━━━ Listed records ━━━

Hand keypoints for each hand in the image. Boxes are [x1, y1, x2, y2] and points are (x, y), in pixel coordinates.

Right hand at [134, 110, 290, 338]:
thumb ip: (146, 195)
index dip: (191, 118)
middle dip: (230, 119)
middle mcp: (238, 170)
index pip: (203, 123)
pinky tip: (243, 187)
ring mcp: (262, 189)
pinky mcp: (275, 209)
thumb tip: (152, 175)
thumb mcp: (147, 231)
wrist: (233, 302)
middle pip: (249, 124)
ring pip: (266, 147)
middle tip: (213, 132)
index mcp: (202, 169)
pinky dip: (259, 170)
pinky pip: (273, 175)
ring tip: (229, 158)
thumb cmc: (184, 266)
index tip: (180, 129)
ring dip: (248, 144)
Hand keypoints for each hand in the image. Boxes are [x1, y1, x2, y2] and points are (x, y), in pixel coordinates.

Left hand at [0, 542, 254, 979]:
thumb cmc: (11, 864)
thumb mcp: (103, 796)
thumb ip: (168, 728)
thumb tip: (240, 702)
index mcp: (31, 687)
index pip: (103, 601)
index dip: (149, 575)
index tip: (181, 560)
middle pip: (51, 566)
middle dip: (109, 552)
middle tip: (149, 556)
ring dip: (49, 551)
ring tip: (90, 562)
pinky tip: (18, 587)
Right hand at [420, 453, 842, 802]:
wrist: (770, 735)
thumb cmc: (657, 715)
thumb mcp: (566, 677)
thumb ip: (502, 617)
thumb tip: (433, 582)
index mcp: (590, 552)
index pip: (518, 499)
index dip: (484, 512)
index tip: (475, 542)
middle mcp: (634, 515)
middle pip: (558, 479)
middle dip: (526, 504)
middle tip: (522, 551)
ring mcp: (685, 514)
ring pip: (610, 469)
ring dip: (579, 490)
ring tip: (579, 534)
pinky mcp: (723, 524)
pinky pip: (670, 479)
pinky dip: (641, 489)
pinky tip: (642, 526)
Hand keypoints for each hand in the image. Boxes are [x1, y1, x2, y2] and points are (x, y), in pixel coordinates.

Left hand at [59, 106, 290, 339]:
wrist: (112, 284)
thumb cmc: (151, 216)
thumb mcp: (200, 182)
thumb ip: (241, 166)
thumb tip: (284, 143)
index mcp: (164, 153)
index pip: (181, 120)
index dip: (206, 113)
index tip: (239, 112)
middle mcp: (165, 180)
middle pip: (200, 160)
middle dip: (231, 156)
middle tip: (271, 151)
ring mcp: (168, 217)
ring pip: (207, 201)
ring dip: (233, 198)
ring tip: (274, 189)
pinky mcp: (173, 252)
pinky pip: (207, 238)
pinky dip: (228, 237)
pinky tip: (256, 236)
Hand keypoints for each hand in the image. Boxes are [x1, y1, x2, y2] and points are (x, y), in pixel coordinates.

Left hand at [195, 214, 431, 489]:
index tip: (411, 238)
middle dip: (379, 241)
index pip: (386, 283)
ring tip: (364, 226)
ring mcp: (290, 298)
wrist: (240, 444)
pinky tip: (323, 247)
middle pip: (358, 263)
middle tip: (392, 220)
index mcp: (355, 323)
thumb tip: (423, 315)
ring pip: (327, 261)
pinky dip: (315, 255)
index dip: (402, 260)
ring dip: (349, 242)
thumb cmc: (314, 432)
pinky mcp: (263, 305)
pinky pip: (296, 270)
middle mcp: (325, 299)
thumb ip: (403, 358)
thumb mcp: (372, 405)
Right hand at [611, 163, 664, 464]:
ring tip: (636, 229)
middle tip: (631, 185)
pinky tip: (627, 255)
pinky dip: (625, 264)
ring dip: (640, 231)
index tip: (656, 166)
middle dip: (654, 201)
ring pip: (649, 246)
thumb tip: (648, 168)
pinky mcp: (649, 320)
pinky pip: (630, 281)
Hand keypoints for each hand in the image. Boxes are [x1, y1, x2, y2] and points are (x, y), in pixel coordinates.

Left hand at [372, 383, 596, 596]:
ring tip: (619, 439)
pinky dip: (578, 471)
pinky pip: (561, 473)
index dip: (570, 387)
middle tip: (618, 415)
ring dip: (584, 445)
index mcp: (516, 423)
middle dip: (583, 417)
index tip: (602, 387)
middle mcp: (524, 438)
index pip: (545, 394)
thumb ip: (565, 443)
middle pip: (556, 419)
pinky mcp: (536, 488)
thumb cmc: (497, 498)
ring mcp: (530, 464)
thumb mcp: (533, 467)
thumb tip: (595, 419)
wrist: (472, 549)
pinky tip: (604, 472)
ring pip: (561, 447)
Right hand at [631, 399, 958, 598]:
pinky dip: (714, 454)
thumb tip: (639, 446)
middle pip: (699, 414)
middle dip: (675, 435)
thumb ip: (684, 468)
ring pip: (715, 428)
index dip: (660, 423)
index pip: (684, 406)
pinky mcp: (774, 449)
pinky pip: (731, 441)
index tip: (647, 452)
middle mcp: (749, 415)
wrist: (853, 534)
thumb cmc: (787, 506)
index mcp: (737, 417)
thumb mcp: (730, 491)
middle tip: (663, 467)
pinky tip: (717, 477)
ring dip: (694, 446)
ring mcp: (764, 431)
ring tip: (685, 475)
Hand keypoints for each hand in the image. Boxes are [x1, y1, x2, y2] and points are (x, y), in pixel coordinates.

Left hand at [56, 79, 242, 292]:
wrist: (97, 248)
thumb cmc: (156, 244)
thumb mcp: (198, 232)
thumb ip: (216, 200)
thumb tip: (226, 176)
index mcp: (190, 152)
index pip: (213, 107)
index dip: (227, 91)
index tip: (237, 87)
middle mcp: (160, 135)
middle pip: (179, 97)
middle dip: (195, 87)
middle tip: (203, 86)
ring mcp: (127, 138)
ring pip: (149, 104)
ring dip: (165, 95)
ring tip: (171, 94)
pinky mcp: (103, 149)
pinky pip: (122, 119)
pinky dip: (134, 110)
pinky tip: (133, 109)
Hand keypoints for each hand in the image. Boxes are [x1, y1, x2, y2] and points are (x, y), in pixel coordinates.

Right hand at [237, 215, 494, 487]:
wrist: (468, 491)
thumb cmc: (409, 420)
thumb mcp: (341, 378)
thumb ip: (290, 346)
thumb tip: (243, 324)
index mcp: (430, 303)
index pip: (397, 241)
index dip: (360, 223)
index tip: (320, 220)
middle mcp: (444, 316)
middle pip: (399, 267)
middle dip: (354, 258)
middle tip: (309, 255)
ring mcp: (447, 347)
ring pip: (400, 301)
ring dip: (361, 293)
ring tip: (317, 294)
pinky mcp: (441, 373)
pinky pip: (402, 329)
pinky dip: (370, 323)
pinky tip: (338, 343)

━━━

- _What needs to be done_
Take the records above and return, word for word, only the lines that fall from the line with "middle mcp: (165, 180)" to the line with "thumb cmc: (314, 432)", both of them included.

- _Written solution_
middle mcp: (165, 180)
middle pip: (200, 160)
middle dip: (231, 156)
middle tip: (271, 151)
ring mcp: (168, 217)
ring pip: (207, 201)
ring dip: (233, 198)
ring tip: (274, 189)
pinky mcp: (173, 252)
pinky pip: (207, 238)
pinky dip: (228, 237)
pinky tip: (256, 236)
Hand keypoints for each hand in the image. Boxes are [x1, y1, x2, y2] and points are (x, y), in pixel coordinates.

Left hand at [195, 214, 431, 489]:
index tip: (411, 238)
middle dip: (379, 241)
index pip: (386, 283)
ring tip: (364, 226)
ring mcp: (290, 298)
wrist: (240, 444)
pinky tip: (323, 247)
middle pip: (358, 263)
middle tip: (392, 220)
index mcp: (355, 323)
thumb tip: (423, 315)
ring pip: (327, 261)
pinky dip: (315, 255)
index dip: (402, 260)
ring dip: (349, 242)
thumb cmc: (314, 432)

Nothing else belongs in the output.